Specifically, the lawsuits claim that Viacom and Google placed cookies on users' computers enabling the companies to unlawfully track the Internet and video-viewing activities of minors who visited Viacom-owned sites like Nick.com and NickJr.com. The information was used to target advertising, the lawsuits allege.
The cookies allegedly remained on computers even after the children had informed Viacom through the sign-up process that they were under 13.
"The plaintiffs, and others similarly situated, suffered invasions of privacy in direct violation of federal law when Viacom and Google developed, implemented and profited from cookies designed to track the Internet communications and video viewing habits of minor children under the age of 13,"the lawsuits state.
The plaintiffs in all six class action lawsuits are seeking to certify a nationwide class of children under 13 who had cookies placed their computers by Google and Viacom for the purposes of tracking their viewing habits, without the plaintiffs' knowledge. Plaintiffs are also proposing a subclass of children who engaged with video materials that Viacom knowingly allowed Google to track through a specialized cookie.

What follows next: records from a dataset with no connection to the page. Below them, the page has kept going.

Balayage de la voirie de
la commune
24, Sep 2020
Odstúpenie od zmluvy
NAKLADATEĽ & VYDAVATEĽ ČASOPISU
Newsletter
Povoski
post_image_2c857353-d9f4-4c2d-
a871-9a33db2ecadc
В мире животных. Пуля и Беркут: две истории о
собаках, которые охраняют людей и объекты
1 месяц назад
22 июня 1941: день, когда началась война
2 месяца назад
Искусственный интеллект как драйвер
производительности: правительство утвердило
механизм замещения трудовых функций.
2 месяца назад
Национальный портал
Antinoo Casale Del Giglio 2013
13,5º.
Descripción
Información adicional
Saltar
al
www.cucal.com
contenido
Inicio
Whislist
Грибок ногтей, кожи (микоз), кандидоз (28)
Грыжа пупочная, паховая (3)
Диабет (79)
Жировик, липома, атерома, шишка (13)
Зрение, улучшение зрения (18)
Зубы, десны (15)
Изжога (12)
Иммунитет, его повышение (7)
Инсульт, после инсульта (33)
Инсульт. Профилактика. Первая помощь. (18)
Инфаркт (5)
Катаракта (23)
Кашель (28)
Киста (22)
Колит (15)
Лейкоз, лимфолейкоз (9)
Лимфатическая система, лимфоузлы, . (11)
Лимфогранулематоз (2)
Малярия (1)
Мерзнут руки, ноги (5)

The Viacom/Google class action lawsuits are seeking actual damages, statutory damages, penalties and more.
L.G. v. Google Inc. et al., Case No. 12-cv-06555, U.S. District Court for the Northern District of California.
T.M. v. Viacom Inc. et al., Case No. 12-cv-01295, U.S. District Court for the Southern District of Illinois.
CAF and CTF et al. v. Viacom Inc. et al., Case No. 12-cv-07829, U.S. District Court for the District of New Jersey.
K.T. v. Viacom Inc. et al., Case No. 12-cv-01868, U.S. District Court for the Western District of Pennsylvania.
Fryar v. Viacom Inc. et al., Case No. 12-cv-03713, U.S. District Court for the Southern District of Texas.
N.J. v. Viacom Inc. et al., Case No. 12-cv-04322, U.S. District Court for the Western District of Missouri.